* What you are asked to do: This task calls for copying every line of the records that includes the word "Momenten".
Segment Start: Exercise data
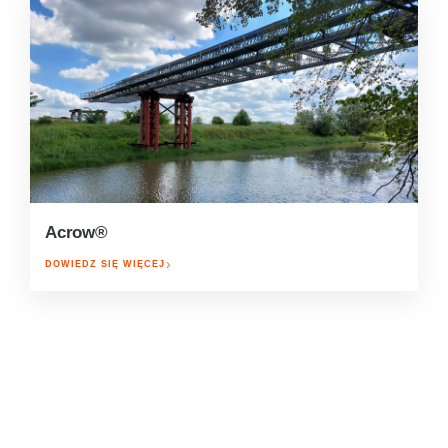
Acrow®
DOWIEDZ SIĘ WIĘCEJ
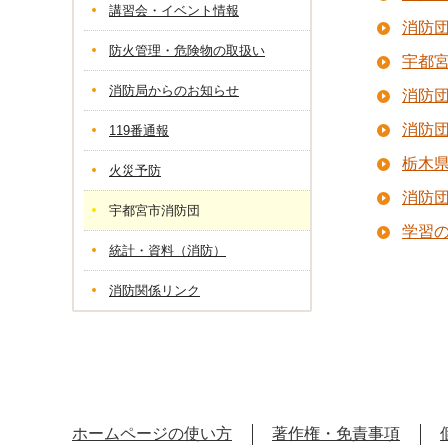
講習会・イベント情報
消防
防火管理・危険物の取扱い
宇都
消防局からのお知らせ
消防
消防
119番通報
栃木
火災予防
消防
宇都宮市消防団
学習
統計・資料（消防）
消防関係リンク
ホームページの使い方
著作権・免責事項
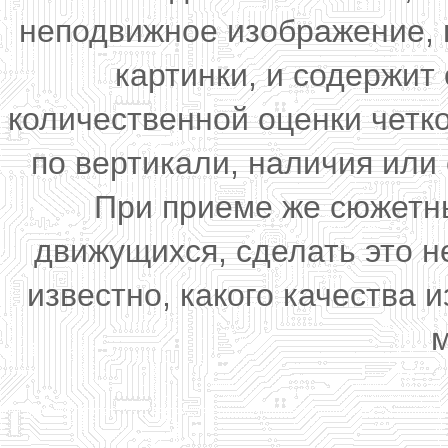
неподвижное изображение, 
картинки, и содержи
количественной оценки четк
по вертикали, наличия или 
При приеме же сюжетны
движущихся, сделать это н
известно, какого качества
м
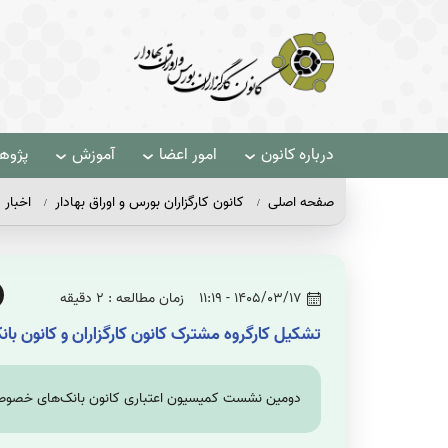
درباره کانون
امور اعضا
آموزش
پژو
صفحه اصلی
کانون کارگزاران بورس و اوراق بهادار
اخبار
1405/03/17 - 11:19
زمان مطالعه : 2 دقیقه
تشکیل کارگروه مشترک کانون کارگزاران و کانون با
دومین نشست کمیسیون اعتباری کانون بانک‌های خصوصی با 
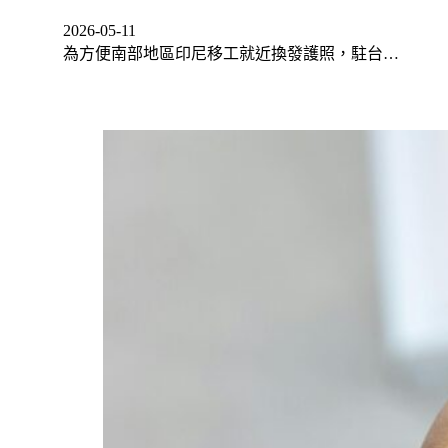
2026-05-11
為方便南部地區印尼移工就近換發護照，駐台…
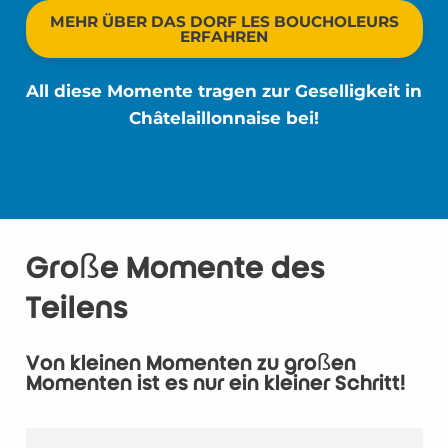
MEHR ÜBER DAS DORF LES BOUCHOLEURS
ERFAHREN
All diese Momente tragen zur Geselligkeit in
Châtelaillonnaise bei!
Große Momente des
Teilens
Von kleinen Momenten zu großen
Momenten ist es nur ein kleiner Schritt!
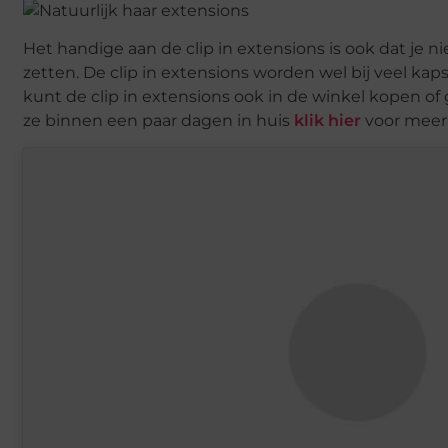
Het handige aan de clip in extensions is ook dat je ni
zetten. De clip in extensions worden wel bij veel kap
kunt de clip in extensions ook in de winkel kopen of 
ze binnen een paar dagen in huis
klik hier
voor meer 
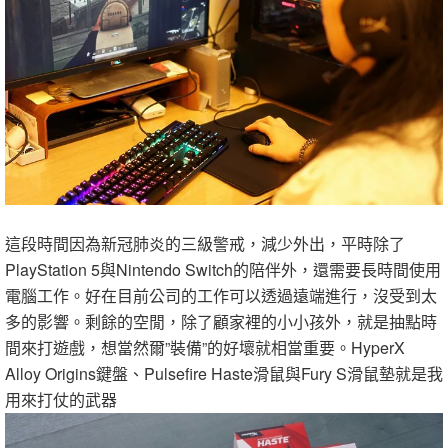
這段時間因為新冠肺炎的三級警戒，減少外出，平時除了
PlayStation 5與Nintendo Switch的陪伴外，還需要長時間使用
電腦工作。好在目前公司的工作可以透過遠端進行，沒受到太
多的影響。剩餘的空閒，除了顧家裡的小小孩外，就是抽點時
間來打遊戲，想當然爾”裝備”的好壞就相當重要。HyperX
Alloy Origins鍵盤、Pulsefire Haste滑鼠與Fury S滑鼠墊就是我
用來打仗的武器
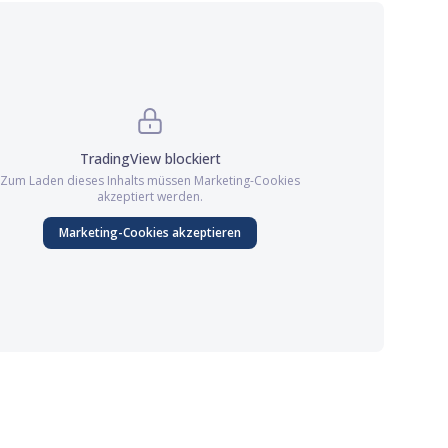
TradingView
blockiert
Zum Laden dieses Inhalts müssen
Marketing
-Cookies
akzeptiert werden.
Marketing
-Cookies akzeptieren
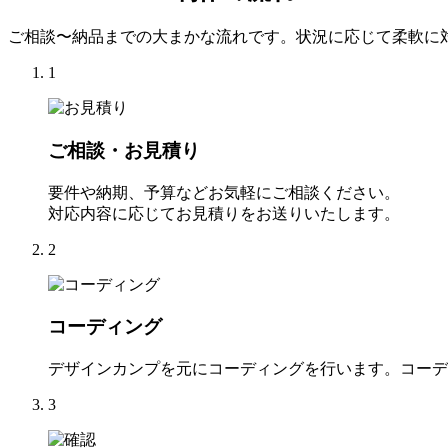
ご相談〜納品までの大まかな流れです。状況に応じて柔軟に
1
ご相談・お見積り
要件や納期、予算などお気軽にご相談ください。
対応内容に応じてお見積りをお送りいたします。
2
コーディング
デザインカンプを元にコーディングを行います。コーデ
3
Segment End: Exercise data
* Reply:
Von kleinen Momenten zu großen
Momenten ist es nur ein kleiner Schritt!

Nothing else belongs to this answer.